What is being asked:
Please go through the records below and return every line holding the word "Amazon".

Page segmentation data

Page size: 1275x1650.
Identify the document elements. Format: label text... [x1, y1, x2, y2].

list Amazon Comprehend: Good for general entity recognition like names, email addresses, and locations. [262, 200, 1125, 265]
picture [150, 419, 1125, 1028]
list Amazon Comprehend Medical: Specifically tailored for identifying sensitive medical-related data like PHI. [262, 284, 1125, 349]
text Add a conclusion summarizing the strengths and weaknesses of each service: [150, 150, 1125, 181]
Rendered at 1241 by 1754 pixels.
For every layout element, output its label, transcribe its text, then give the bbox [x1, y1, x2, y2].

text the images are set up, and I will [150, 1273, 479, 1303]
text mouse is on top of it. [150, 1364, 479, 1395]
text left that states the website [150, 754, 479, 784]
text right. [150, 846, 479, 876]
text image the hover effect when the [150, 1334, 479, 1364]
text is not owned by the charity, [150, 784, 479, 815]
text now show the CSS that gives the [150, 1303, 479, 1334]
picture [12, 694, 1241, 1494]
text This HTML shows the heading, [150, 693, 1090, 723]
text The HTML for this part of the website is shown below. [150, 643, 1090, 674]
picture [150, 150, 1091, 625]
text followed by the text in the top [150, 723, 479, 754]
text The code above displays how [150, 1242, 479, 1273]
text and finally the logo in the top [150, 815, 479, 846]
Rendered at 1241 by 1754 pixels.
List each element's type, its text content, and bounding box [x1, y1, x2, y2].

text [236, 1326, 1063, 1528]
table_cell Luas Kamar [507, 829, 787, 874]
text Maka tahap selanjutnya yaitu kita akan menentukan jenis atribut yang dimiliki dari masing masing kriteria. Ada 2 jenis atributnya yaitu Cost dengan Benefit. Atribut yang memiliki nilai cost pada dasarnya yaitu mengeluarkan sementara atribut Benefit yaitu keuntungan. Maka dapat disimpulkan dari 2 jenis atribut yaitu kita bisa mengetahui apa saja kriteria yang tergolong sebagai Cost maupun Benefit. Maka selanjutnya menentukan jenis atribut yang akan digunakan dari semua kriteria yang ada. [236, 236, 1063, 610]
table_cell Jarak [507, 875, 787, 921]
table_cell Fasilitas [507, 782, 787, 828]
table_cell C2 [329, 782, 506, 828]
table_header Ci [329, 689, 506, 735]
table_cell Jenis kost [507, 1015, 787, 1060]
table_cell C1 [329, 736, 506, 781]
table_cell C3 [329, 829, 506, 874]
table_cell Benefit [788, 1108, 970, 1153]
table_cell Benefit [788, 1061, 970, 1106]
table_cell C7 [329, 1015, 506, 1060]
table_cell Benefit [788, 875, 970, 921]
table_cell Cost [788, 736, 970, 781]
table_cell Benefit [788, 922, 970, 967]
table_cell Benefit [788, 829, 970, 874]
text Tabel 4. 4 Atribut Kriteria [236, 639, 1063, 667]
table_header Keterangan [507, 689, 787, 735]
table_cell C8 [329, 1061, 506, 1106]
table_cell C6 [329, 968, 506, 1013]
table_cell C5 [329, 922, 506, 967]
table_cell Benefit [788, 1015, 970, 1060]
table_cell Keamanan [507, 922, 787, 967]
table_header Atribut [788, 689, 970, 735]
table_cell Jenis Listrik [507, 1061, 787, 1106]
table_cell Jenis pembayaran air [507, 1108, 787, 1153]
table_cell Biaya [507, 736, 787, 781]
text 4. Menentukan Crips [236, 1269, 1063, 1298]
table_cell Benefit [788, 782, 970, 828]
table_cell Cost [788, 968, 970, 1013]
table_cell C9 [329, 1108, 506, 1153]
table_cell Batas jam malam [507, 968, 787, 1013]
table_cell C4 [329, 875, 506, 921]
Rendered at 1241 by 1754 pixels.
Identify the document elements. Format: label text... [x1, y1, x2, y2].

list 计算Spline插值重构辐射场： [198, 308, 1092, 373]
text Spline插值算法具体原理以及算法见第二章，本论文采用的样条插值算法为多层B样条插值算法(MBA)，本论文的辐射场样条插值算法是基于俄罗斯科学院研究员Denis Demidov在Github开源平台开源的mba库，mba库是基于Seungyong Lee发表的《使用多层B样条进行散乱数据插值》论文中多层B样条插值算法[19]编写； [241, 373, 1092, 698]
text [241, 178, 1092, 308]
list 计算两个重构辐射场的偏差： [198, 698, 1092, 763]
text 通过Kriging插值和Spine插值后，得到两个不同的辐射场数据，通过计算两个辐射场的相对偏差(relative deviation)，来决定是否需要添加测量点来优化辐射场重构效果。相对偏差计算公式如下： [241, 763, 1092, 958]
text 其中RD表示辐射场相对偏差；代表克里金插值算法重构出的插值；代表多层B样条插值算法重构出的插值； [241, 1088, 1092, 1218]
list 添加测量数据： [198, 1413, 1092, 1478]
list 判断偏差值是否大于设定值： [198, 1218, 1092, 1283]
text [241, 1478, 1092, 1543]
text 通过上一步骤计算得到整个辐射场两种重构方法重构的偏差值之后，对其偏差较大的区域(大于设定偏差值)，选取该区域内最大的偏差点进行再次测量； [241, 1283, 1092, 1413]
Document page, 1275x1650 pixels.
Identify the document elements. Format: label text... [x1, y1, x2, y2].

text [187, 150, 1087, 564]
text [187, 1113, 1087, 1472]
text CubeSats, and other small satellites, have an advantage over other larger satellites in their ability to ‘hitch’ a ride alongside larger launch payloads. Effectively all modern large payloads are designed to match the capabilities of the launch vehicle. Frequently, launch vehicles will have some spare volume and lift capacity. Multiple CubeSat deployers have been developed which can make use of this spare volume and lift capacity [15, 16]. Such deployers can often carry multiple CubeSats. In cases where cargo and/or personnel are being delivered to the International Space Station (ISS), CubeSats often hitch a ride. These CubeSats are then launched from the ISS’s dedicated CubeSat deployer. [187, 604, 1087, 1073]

Result for this task:
list Amazon Comprehend: Good for general entity recognition like names, email addresses, and locations. [262, 200, 1125, 265]
list Amazon Comprehend Medical: Specifically tailored for identifying sensitive medical-related data like PHI. [262, 284, 1125, 349]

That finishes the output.